Not everyone who grew up in Nazi Germany, spent two years in a concentration camp and steadfastly supported an emotionally scarred mother could say that.

Ask Friedeberg today about Ravensbrück and she still vividly recalls details. The potato-peel soup and the dirty, chipped bowl one had to carry with them, “otherwise people would steal it.” How the guards beat her mother and “knocked out all her teeth” after she dropped her bowl. And how her mother was used as forced labor at the nearby Siemens factory while young Marion stayed in the barracks, where “there was no activity, no nothing.”
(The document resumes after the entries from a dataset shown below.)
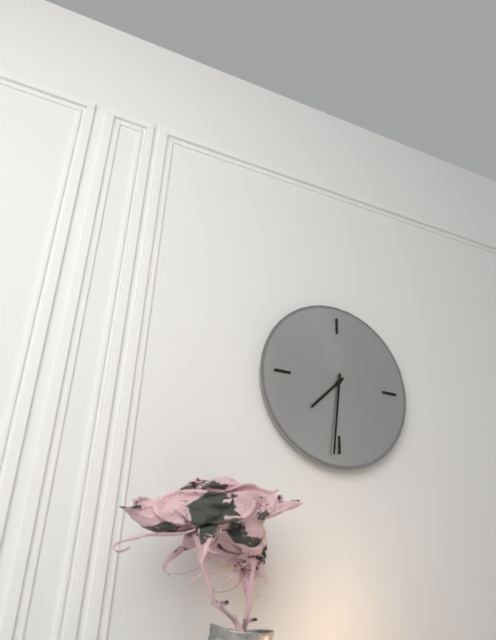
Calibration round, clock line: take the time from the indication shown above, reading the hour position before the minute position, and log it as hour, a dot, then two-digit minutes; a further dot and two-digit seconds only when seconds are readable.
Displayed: 7.31
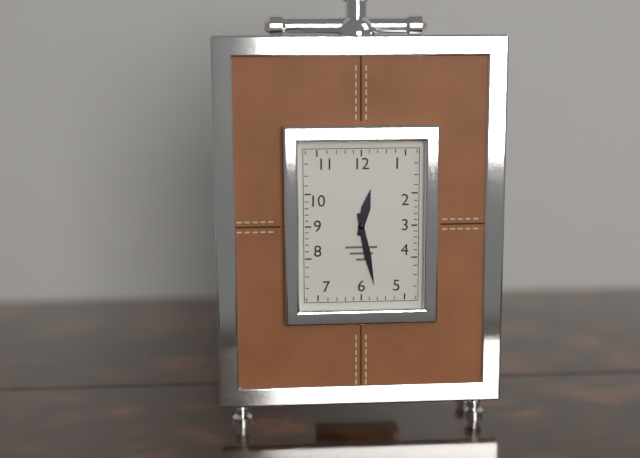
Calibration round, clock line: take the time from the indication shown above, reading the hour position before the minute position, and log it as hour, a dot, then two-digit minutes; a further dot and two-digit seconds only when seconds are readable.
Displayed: 12.28
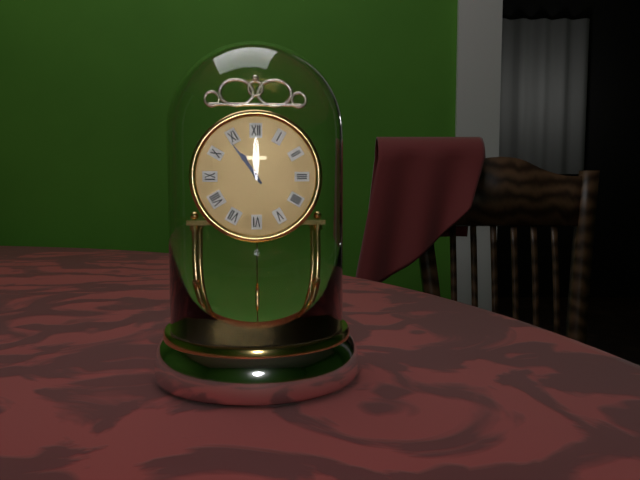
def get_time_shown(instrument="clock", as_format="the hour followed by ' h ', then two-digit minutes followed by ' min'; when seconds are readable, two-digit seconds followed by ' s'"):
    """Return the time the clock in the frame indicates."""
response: 10 h 54 min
She remembers the guards’ snarling German shepherds, the sickness and disease, the infected sores that covered her legs and torso.

I’m a very strong person because of what I went through. I will never forget it, never. But I don’t dwell on it.
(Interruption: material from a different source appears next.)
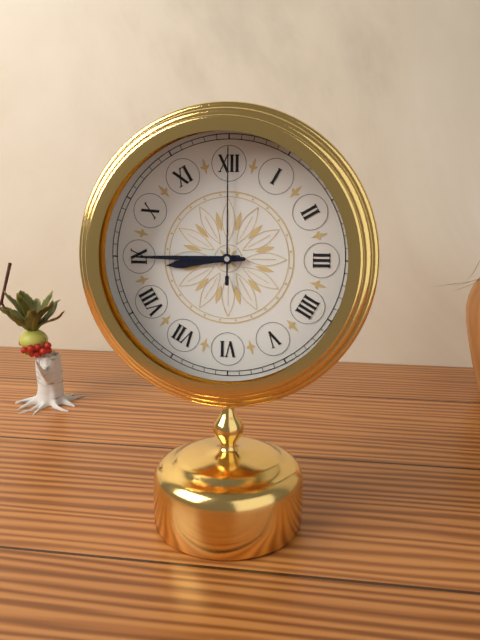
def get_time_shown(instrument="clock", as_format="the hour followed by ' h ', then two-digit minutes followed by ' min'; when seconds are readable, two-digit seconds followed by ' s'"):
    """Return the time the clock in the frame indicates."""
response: 8 h 45 min 00 s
Friedeberg was just 10 when the Nazis took her father away from the family’s tiny Berlin apartment and ordered her and her mother to the camp. Her brother, Hugo, escaped harm; he wasn’t home when the Nazis arrived. “He lived underground [hidden by an aunt and her non-Jewish husband] for all the years while I was gone,” Friedeberg said.
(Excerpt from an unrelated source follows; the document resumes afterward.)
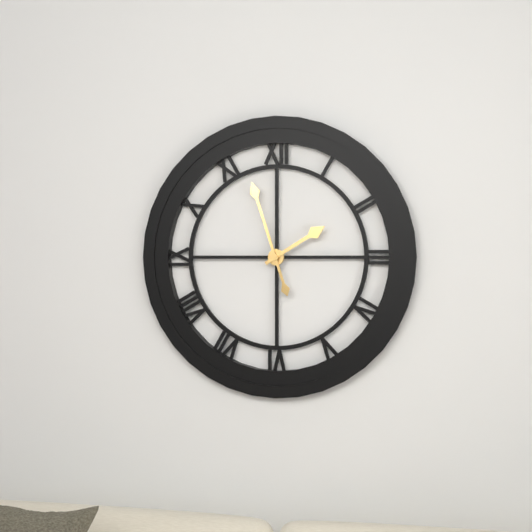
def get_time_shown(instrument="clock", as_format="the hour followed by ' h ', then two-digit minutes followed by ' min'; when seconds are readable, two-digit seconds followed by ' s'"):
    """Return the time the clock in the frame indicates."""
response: 1 h 57 min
After Ravensbruk was liberated in 1945, Friedeberg and her mother spent days walking to freedom, taking shelter where they could and depending on the kindness of strangers until reaching Berlin.

They stayed with Friedeberg’s aunt and reunited with her brother before boarding a ship for America. Their sponsors were Koret Sportswear, an Oakland-based company founded by Stephanie and Joseph Koret in 1938.

“We went to New York and stayed there for six weeks or so before Jewish Family Services decided that they wanted us to relocate,”  Friedeberg said. “They gave us an apartment in San Francisco. We lived there for quite some time.”

The agency also provided clothing. Once she discovered Goodwill, Friedeberg did her shopping there. “I didn’t have to worry. Whatever I got, it’s mine. No one is taking it away from me,” she said.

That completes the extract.